Try it: Every record, from the first to the last, is to be printed again exactly.
-- Recorded data follows --
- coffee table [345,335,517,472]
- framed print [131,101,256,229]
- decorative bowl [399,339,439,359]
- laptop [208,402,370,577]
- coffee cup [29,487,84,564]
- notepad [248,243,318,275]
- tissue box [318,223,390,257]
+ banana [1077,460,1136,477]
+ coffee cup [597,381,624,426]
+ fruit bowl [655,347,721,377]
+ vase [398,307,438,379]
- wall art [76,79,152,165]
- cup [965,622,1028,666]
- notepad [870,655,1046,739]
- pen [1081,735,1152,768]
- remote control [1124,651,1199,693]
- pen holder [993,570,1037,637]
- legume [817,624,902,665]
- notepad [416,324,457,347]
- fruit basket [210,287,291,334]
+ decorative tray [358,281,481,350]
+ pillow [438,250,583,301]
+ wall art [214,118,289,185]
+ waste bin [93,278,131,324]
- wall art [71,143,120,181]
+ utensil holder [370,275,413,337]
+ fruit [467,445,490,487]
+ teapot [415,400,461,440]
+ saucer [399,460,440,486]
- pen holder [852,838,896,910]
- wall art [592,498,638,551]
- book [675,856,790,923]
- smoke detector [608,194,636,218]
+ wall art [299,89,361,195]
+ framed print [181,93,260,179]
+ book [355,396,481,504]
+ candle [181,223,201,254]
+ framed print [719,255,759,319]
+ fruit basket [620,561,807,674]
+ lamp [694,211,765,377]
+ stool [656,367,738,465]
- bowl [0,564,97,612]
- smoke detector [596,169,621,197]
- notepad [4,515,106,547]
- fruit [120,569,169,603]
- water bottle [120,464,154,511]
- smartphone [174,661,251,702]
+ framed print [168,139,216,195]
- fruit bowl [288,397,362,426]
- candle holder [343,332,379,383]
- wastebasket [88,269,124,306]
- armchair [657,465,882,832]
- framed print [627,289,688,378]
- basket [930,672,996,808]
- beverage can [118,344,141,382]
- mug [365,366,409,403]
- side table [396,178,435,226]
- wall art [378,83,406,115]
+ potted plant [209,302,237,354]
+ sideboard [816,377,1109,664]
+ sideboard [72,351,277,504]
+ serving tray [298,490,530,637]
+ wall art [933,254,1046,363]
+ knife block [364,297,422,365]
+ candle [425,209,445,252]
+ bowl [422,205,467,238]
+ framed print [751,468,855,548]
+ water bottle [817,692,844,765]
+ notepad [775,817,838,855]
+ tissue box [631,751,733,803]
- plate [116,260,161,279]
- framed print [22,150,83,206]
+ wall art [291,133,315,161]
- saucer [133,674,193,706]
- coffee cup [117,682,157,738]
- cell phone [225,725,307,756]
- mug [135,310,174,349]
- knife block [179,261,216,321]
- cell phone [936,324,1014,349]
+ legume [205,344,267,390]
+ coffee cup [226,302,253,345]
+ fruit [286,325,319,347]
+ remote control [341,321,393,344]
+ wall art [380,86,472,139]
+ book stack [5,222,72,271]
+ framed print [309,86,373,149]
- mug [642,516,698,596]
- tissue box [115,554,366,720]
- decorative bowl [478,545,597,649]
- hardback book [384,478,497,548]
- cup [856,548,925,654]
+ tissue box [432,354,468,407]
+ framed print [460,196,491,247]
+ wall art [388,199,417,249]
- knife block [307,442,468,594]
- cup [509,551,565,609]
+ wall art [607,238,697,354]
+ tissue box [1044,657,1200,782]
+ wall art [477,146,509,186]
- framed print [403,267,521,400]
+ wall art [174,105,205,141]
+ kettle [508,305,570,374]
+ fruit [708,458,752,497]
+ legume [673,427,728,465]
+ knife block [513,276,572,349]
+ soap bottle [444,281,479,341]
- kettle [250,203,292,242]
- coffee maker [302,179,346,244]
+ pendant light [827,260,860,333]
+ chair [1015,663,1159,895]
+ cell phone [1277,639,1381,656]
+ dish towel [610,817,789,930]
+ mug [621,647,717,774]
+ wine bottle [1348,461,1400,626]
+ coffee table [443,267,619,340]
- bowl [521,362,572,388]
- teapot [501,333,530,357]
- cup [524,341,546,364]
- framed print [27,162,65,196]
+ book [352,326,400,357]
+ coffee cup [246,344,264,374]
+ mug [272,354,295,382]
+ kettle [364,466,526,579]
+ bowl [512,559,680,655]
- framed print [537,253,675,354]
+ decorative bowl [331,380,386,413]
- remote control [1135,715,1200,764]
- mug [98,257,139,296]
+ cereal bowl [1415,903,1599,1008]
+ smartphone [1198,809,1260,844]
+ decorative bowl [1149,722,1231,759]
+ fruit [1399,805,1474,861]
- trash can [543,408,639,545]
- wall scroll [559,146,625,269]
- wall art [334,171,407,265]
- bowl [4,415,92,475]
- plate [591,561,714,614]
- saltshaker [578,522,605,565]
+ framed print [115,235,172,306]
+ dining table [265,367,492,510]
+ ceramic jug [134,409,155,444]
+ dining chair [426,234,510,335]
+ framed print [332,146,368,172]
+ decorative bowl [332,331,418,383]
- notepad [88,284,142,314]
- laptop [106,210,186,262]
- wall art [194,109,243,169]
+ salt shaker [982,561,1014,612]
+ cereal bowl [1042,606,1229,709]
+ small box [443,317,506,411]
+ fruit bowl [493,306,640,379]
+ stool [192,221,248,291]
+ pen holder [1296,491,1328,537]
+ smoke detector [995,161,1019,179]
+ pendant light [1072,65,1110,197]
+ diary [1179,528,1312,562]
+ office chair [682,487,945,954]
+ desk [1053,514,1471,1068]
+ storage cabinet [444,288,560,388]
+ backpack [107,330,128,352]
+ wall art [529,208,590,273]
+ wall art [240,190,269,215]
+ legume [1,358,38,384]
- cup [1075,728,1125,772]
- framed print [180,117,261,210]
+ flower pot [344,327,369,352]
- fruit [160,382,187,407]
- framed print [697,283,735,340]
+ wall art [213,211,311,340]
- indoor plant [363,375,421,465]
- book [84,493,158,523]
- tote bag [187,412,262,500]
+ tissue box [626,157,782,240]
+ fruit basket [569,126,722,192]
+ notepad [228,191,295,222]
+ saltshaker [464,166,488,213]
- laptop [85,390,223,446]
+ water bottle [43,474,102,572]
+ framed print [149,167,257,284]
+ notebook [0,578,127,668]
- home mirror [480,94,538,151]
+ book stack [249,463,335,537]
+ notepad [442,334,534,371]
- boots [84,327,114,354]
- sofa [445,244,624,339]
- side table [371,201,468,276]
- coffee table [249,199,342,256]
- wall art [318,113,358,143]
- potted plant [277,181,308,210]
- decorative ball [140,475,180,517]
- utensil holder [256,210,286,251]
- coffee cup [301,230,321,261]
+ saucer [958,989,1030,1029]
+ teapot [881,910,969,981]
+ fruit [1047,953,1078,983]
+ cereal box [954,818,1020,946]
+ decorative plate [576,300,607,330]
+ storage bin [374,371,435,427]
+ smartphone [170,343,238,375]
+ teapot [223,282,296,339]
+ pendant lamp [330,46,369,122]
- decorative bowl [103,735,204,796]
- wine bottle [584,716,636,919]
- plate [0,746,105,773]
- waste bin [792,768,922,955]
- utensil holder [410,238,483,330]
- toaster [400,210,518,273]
-- Recorded data concluded --
Finished task:
- coffee table [345,335,517,472]
- framed print [131,101,256,229]
- decorative bowl [399,339,439,359]
- laptop [208,402,370,577]
- coffee cup [29,487,84,564]
- notepad [248,243,318,275]
- tissue box [318,223,390,257]
+ banana [1077,460,1136,477]
+ coffee cup [597,381,624,426]
+ fruit bowl [655,347,721,377]
+ vase [398,307,438,379]
- wall art [76,79,152,165]
- cup [965,622,1028,666]
- notepad [870,655,1046,739]
- pen [1081,735,1152,768]
- remote control [1124,651,1199,693]
- pen holder [993,570,1037,637]
- legume [817,624,902,665]
- notepad [416,324,457,347]
- fruit basket [210,287,291,334]
+ decorative tray [358,281,481,350]
+ pillow [438,250,583,301]
+ wall art [214,118,289,185]
+ waste bin [93,278,131,324]
- wall art [71,143,120,181]
+ utensil holder [370,275,413,337]
+ fruit [467,445,490,487]
+ teapot [415,400,461,440]
+ saucer [399,460,440,486]
- pen holder [852,838,896,910]
- wall art [592,498,638,551]
- book [675,856,790,923]
- smoke detector [608,194,636,218]
+ wall art [299,89,361,195]
+ framed print [181,93,260,179]
+ book [355,396,481,504]
+ candle [181,223,201,254]
+ framed print [719,255,759,319]
+ fruit basket [620,561,807,674]
+ lamp [694,211,765,377]
+ stool [656,367,738,465]
- bowl [0,564,97,612]
- smoke detector [596,169,621,197]
- notepad [4,515,106,547]
- fruit [120,569,169,603]
- water bottle [120,464,154,511]
- smartphone [174,661,251,702]
+ framed print [168,139,216,195]
- fruit bowl [288,397,362,426]
- candle holder [343,332,379,383]
- wastebasket [88,269,124,306]
- armchair [657,465,882,832]
- framed print [627,289,688,378]
- basket [930,672,996,808]
- beverage can [118,344,141,382]
- mug [365,366,409,403]
- side table [396,178,435,226]
- wall art [378,83,406,115]
+ potted plant [209,302,237,354]
+ sideboard [816,377,1109,664]
+ sideboard [72,351,277,504]
+ serving tray [298,490,530,637]
+ wall art [933,254,1046,363]
+ knife block [364,297,422,365]
+ candle [425,209,445,252]
+ bowl [422,205,467,238]
+ framed print [751,468,855,548]
+ water bottle [817,692,844,765]
+ notepad [775,817,838,855]
+ tissue box [631,751,733,803]
- plate [116,260,161,279]
- framed print [22,150,83,206]
+ wall art [291,133,315,161]
- saucer [133,674,193,706]
- coffee cup [117,682,157,738]
- cell phone [225,725,307,756]
- mug [135,310,174,349]
- knife block [179,261,216,321]
- cell phone [936,324,1014,349]
+ legume [205,344,267,390]
+ coffee cup [226,302,253,345]
+ fruit [286,325,319,347]
+ remote control [341,321,393,344]
+ wall art [380,86,472,139]
+ book stack [5,222,72,271]
+ framed print [309,86,373,149]
- mug [642,516,698,596]
- tissue box [115,554,366,720]
- decorative bowl [478,545,597,649]
- hardback book [384,478,497,548]
- cup [856,548,925,654]
+ tissue box [432,354,468,407]
+ framed print [460,196,491,247]
+ wall art [388,199,417,249]
- knife block [307,442,468,594]
- cup [509,551,565,609]
+ wall art [607,238,697,354]
+ tissue box [1044,657,1200,782]
+ wall art [477,146,509,186]
- framed print [403,267,521,400]
+ wall art [174,105,205,141]
+ kettle [508,305,570,374]
+ fruit [708,458,752,497]
+ legume [673,427,728,465]
+ knife block [513,276,572,349]
+ soap bottle [444,281,479,341]
- kettle [250,203,292,242]
- coffee maker [302,179,346,244]
+ pendant light [827,260,860,333]
+ chair [1015,663,1159,895]
+ cell phone [1277,639,1381,656]
+ dish towel [610,817,789,930]
+ mug [621,647,717,774]
+ wine bottle [1348,461,1400,626]
+ coffee table [443,267,619,340]
- bowl [521,362,572,388]
- teapot [501,333,530,357]
- cup [524,341,546,364]
- framed print [27,162,65,196]
+ book [352,326,400,357]
+ coffee cup [246,344,264,374]
+ mug [272,354,295,382]
+ kettle [364,466,526,579]
+ bowl [512,559,680,655]
- framed print [537,253,675,354]
+ decorative bowl [331,380,386,413]
- remote control [1135,715,1200,764]
- mug [98,257,139,296]
+ cereal bowl [1415,903,1599,1008]
+ smartphone [1198,809,1260,844]
+ decorative bowl [1149,722,1231,759]
+ fruit [1399,805,1474,861]
- trash can [543,408,639,545]
- wall scroll [559,146,625,269]
- wall art [334,171,407,265]
- bowl [4,415,92,475]
- plate [591,561,714,614]
- saltshaker [578,522,605,565]
+ framed print [115,235,172,306]
+ dining table [265,367,492,510]
+ ceramic jug [134,409,155,444]
+ dining chair [426,234,510,335]
+ framed print [332,146,368,172]
+ decorative bowl [332,331,418,383]
- notepad [88,284,142,314]
- laptop [106,210,186,262]
- wall art [194,109,243,169]
+ salt shaker [982,561,1014,612]
+ cereal bowl [1042,606,1229,709]
+ small box [443,317,506,411]
+ fruit bowl [493,306,640,379]
+ stool [192,221,248,291]
+ pen holder [1296,491,1328,537]
+ smoke detector [995,161,1019,179]
+ pendant light [1072,65,1110,197]
+ diary [1179,528,1312,562]
+ office chair [682,487,945,954]
+ desk [1053,514,1471,1068]
+ storage cabinet [444,288,560,388]
+ backpack [107,330,128,352]
+ wall art [529,208,590,273]
+ wall art [240,190,269,215]
+ legume [1,358,38,384]
- cup [1075,728,1125,772]
- framed print [180,117,261,210]
+ flower pot [344,327,369,352]
- fruit [160,382,187,407]
- framed print [697,283,735,340]
+ wall art [213,211,311,340]
- indoor plant [363,375,421,465]
- book [84,493,158,523]
- tote bag [187,412,262,500]
+ tissue box [626,157,782,240]
+ fruit basket [569,126,722,192]
+ notepad [228,191,295,222]
+ saltshaker [464,166,488,213]
- laptop [85,390,223,446]
+ water bottle [43,474,102,572]
+ framed print [149,167,257,284]
+ notebook [0,578,127,668]
- home mirror [480,94,538,151]
+ book stack [249,463,335,537]
+ notepad [442,334,534,371]
- boots [84,327,114,354]
- sofa [445,244,624,339]
- side table [371,201,468,276]
- coffee table [249,199,342,256]
- wall art [318,113,358,143]
- potted plant [277,181,308,210]
- decorative ball [140,475,180,517]
- utensil holder [256,210,286,251]
- coffee cup [301,230,321,261]
+ saucer [958,989,1030,1029]
+ teapot [881,910,969,981]
+ fruit [1047,953,1078,983]
+ cereal box [954,818,1020,946]
+ decorative plate [576,300,607,330]
+ storage bin [374,371,435,427]
+ smartphone [170,343,238,375]
+ teapot [223,282,296,339]
+ pendant lamp [330,46,369,122]
- decorative bowl [103,735,204,796]
- wine bottle [584,716,636,919]
- plate [0,746,105,773]
- waste bin [792,768,922,955]
- utensil holder [410,238,483,330]
- toaster [400,210,518,273]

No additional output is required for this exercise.